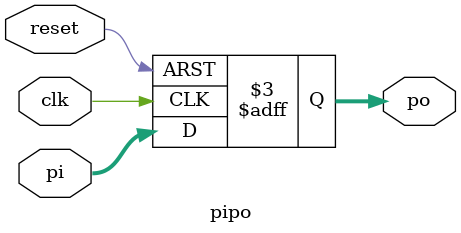
<source format=v>
module pipo(pi,clk,reset,po);
input clk,reset;
input [3:0]pi;
output reg [3:0]po;

always @(posedge clk or posedge reset)
begin
if (reset == 1)
	po<=4'b0000;
else
	po <=pi;
end
endmodule
</source>
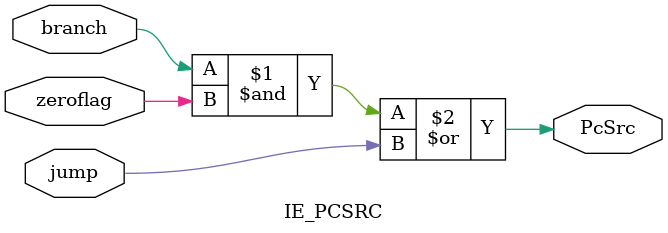
<source format=v>
`timescale 1ns / 1ps
module IE_PCSRC(
input wire jump,branch,zeroflag,
output wire PcSrc
);

assign PcSrc=(branch&zeroflag)|jump;



endmodule

</source>
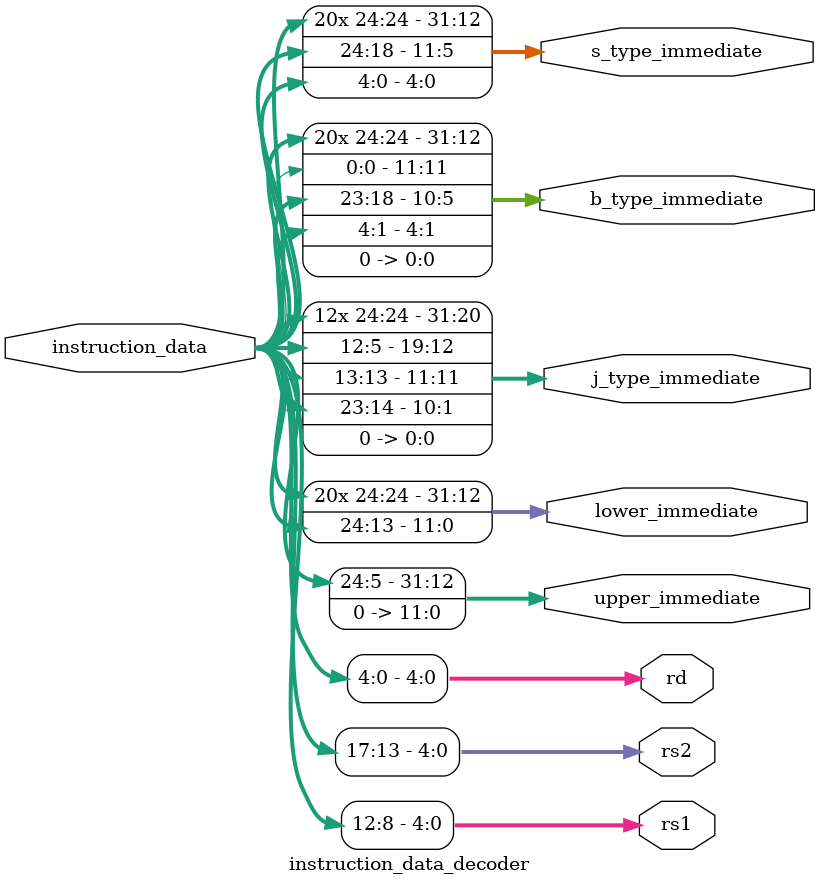
<source format=sv>
module instruction_data_decoder (
    input logic [24:0] instruction_data,
    output logic [4:0] rs1,
    output logic [4:0] rs2,
    output logic [4:0] rd,
    output logic [31:0] upper_immediate,
    output logic [31:0] lower_immediate,
    output logic [31:0] j_type_immediate,
    output logic [31:0] b_type_immediate,
    output logic [31:0] s_type_immediate
);

always_comb begin
    rs1 = instruction_data[12:8];
    rs2 = instruction_data[17:13];
    rd  = instruction_data[4:0];

    upper_immediate = {instruction_data[24:5], 12'b0};
    lower_immediate = {{21{instruction_data[24]}}, instruction_data[23:13]};
    j_type_immediate = {{12{instruction_data[24]}}, instruction_data[12:5], instruction_data[13], instruction_data[23:14], 1'b0};
    b_type_immediate = {{20{instruction_data[24]}}, instruction_data[0], instruction_data[23:18], instruction_data[4:1], 1'b0};
    s_type_immediate = {{21{instruction_data[24]}}, instruction_data[23:18], instruction_data[4:0]};
end

endmodule

</source>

· · · · · · ·

- **EXERCISE BRIEF**: Your task is to gather all lines from the entries above that hold the word "branch".

- **SOLVED PROBLEM**:
input wire jump,branch,zeroflag,
assign PcSrc=(branch&zeroflag)|jump;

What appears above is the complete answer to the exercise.